=== EXERCISE SET ===
#1 Return the passage from the profile of Ri Chol-myong starting with "- Position(s): Midfielder" and going on through "Pyongyang City / ? / (?)", copied word for word.
#2 According to the profile of Ri Chol-myong, in which league does his club play?
#3 Extend the profile of Ri Chol-myong by writing what would come next after its final sentence.

Ri Chol-myong

Personal information
- Full name: Ri Chol-myong
- Date of birth: 18 February 1988 (age 37)
- Place of birth: Pyongyang, North Korea
- Height: 1.73 m (5 ft 8 in)
- Position(s): Midfielder

Team information
- Current team: Pyongyang City
- Number: 8

Senior career*
- Years: Team / Apps / (Gls)
- 2006–: Pyongyang City / ? / (?)

International career^{‡}
- 2007–2016: Korea DPR / 47 / (7)

= Ri Chol-myong =

North Korean footballer

Ri Chol-myong (리철명, born 18 February 1988) is a North Korean international football player. He plays for Pyongyang City in the DPR Korea League.

=== INFORMATION PROVIDED ===

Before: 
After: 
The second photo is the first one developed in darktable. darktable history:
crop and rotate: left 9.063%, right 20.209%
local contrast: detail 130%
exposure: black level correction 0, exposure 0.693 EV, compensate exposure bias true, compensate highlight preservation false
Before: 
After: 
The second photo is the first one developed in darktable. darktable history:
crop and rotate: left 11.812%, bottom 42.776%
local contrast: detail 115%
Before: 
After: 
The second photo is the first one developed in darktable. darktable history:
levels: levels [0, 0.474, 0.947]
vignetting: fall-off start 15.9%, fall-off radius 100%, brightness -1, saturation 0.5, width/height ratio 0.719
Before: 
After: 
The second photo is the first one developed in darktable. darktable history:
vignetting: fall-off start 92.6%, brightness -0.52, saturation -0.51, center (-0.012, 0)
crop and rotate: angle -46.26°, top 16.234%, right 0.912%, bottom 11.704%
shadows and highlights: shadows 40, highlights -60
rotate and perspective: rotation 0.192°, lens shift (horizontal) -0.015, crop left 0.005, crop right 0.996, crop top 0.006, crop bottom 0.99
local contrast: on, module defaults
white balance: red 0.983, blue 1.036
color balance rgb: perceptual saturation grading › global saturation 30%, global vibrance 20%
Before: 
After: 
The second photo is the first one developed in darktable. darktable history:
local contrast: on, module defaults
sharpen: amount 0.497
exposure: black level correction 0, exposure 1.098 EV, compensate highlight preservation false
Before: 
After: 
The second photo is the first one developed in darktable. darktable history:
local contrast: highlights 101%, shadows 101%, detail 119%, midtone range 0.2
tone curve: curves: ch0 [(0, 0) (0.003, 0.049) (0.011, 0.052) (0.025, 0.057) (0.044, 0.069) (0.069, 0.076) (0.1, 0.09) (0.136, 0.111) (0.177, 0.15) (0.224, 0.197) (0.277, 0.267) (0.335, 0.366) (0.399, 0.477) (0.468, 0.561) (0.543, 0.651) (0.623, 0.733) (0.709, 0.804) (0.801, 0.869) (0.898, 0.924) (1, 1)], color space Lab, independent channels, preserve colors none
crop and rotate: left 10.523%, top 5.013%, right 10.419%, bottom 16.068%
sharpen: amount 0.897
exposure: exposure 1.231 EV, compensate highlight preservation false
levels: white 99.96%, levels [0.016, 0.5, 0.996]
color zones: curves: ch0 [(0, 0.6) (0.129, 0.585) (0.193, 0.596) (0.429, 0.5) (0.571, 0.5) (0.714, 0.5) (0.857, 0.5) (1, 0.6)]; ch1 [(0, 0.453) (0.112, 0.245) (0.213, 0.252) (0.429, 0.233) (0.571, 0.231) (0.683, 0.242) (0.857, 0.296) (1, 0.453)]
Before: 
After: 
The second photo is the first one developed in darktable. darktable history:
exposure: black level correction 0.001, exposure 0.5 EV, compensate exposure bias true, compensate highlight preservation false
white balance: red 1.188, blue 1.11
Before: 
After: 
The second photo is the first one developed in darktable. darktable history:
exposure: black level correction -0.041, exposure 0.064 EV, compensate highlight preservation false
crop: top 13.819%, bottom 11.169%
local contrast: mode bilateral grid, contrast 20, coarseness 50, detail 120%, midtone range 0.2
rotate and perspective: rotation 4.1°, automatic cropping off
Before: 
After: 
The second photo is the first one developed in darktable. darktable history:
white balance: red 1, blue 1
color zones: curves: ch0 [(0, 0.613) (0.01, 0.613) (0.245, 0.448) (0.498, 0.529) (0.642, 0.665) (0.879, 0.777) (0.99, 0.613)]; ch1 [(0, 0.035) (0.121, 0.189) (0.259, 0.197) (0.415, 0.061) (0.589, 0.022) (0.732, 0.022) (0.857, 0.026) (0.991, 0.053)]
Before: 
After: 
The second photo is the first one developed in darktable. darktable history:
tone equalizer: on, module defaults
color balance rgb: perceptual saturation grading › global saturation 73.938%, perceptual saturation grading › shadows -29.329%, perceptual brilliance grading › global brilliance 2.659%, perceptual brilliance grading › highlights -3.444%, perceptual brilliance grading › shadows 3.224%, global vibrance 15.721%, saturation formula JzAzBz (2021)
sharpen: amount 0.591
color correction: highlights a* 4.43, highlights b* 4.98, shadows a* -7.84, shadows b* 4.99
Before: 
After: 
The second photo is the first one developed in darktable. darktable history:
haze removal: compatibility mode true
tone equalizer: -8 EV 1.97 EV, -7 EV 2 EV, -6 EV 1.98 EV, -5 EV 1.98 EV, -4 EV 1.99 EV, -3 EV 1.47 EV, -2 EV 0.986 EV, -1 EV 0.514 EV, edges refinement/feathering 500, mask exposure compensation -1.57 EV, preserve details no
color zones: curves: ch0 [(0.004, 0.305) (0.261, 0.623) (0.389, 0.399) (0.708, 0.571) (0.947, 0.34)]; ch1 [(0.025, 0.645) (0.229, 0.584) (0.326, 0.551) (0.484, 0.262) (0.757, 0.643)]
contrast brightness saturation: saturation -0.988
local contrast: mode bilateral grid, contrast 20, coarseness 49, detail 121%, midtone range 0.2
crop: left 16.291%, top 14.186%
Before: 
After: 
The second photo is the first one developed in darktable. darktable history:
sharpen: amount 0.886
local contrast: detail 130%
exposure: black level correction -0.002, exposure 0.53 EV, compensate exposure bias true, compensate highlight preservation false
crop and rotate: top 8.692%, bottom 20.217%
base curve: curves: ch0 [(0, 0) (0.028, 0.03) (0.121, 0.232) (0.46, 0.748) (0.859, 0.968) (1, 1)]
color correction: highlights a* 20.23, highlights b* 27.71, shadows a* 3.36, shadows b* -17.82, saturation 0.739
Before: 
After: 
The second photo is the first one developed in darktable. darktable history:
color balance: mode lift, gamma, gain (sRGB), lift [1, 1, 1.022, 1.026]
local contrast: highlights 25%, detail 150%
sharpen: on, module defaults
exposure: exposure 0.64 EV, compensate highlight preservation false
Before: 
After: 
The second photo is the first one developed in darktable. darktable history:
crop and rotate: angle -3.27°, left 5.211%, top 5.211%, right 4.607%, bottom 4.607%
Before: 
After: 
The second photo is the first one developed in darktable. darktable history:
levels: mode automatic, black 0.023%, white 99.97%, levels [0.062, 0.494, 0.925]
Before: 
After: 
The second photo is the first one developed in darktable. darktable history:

=== RESULTS FOR EACH TASK ===
#1
- Position(s): Midfielder

Team information
- Current team: Pyongyang City
- Number: 8

Senior career*
- Years: Team / Apps / (Gls)
- 2006–: Pyongyang City / ? / (?)

#2 The DPR Korea League.

#3
==International career==
He has played on 44 occasions for the North Korean national team, scoring a goal in the 2010 AFC Challenge Cup against Kyrgyzstan. He has been called up to their 23-man squad for the 2010 FIFA World Cup.

Ri Chol-myong was a part of the squad in the 2010 Asian Games. Korea DRR lost 8–9 in a penalty shoot-out in the hands of UAE in the quarter-finals. Korea DPR lost because of the penalty Ri missed.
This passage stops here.